Джером взял обе чашки, и они с Глорией в молчании вышли снова на улицу. Уже стемнело, по-прежнему шел несильный снег. Над замерзшим городом повисла зловещая тишина, прерываемая разве что отдаленным визгом тех немногих, кто еще не ушел с катка, да еще — проезжающими время от времени машинами. Джером подал ей бумажный стаканчик.
— Эта девушка — подруга моей сестры, — начал он извиняющимся тоном. — Я не хочу, чтобы ты думала, будто она для меня…
— Не нужно ничего объяснять. Я ничего и знать не хочу. — Ей действительно этого не хотелось. Она никогда до этого не задумывалась всерьез о том, что в жизни Джерома были другие женщины. Несомненно, их было немало — в той же «Зеленой мельнице» они толпились вокруг него каждый вечер. Но ей ли упрекать его в этом? У нее же в сумочке прожигает дыру огромный бриллиант…

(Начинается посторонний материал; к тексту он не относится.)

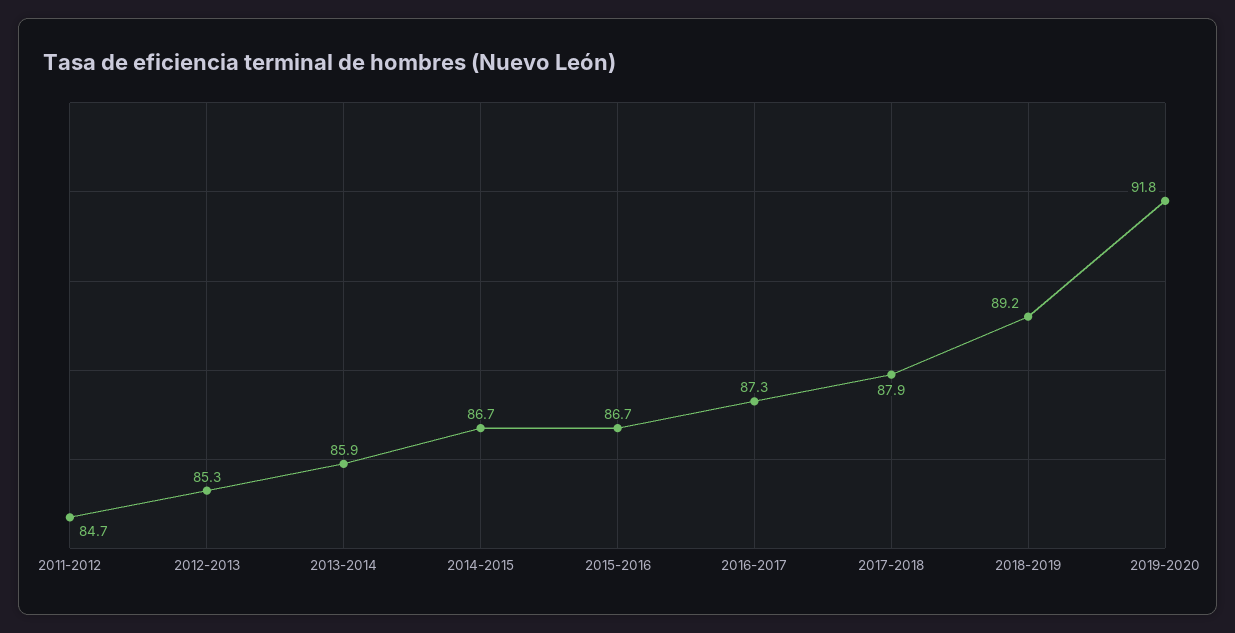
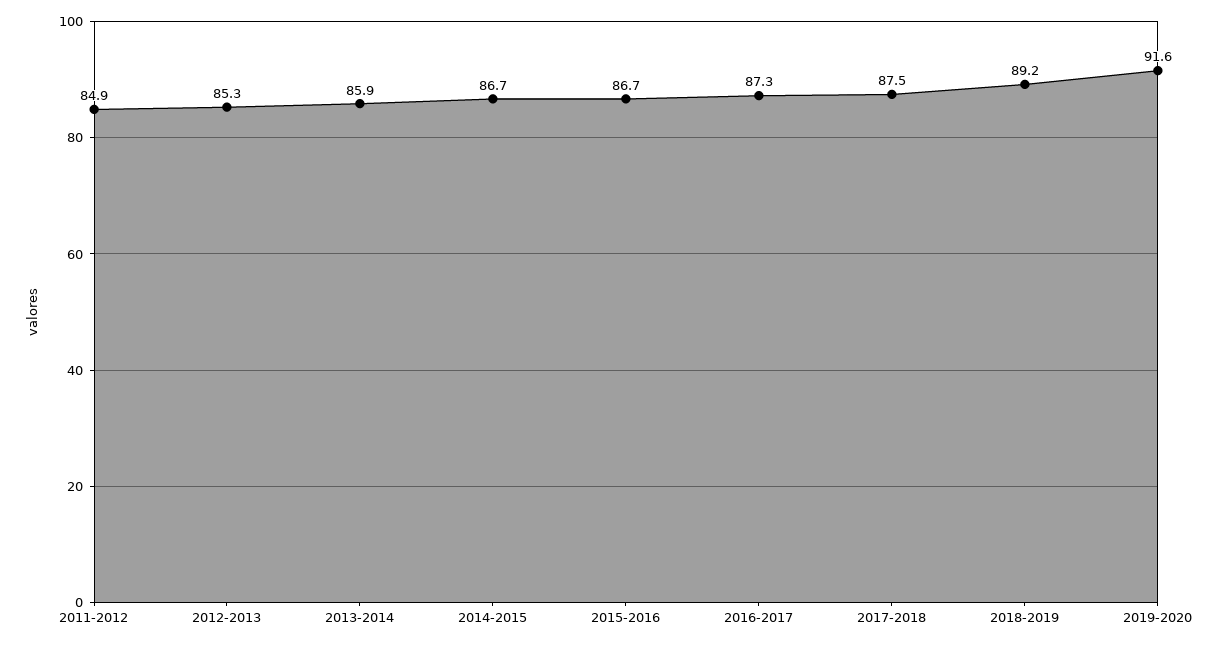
2011-2012: 84.7 -> 84.9
2017-2018: 87.9 -> 87.5
2019-2020: 91.8 -> 91.6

Ой, прием в честь помолвки! Она совершенно забыла! Но опоздать было просто невозможно: сейчас только четверть шестого. Если сразу взять такси, она через двадцать минут будет дома, еще через десять — под душем, к четверти седьмого высушит волосы, оденется к…
— Идем сюда. — Джером потянул ее за рукав пальто и увлек в боковой переулочек. Оглянулся, удостоверился, что их никто не видит, и нежно поцеловал Глорию.
— Да, я же тебе так и не сказал, что говорят о первом снеге. С кем бы ты ни была, когда пошел первый за зиму снег, этот человек сильно изменит твою жизнь в предстоящем году.
— Ты это сам выдумал, — засмеялась Глория.
— Эй, Рыженькая, почему ты не веришь мне?
Они прошли по переулку, дошли до угла, и Джером поймал ей такси. Забрал стаканчик, который она так и держала в руке, и ласково сказал:
— А теперь езжай, развлекайся на своем приеме.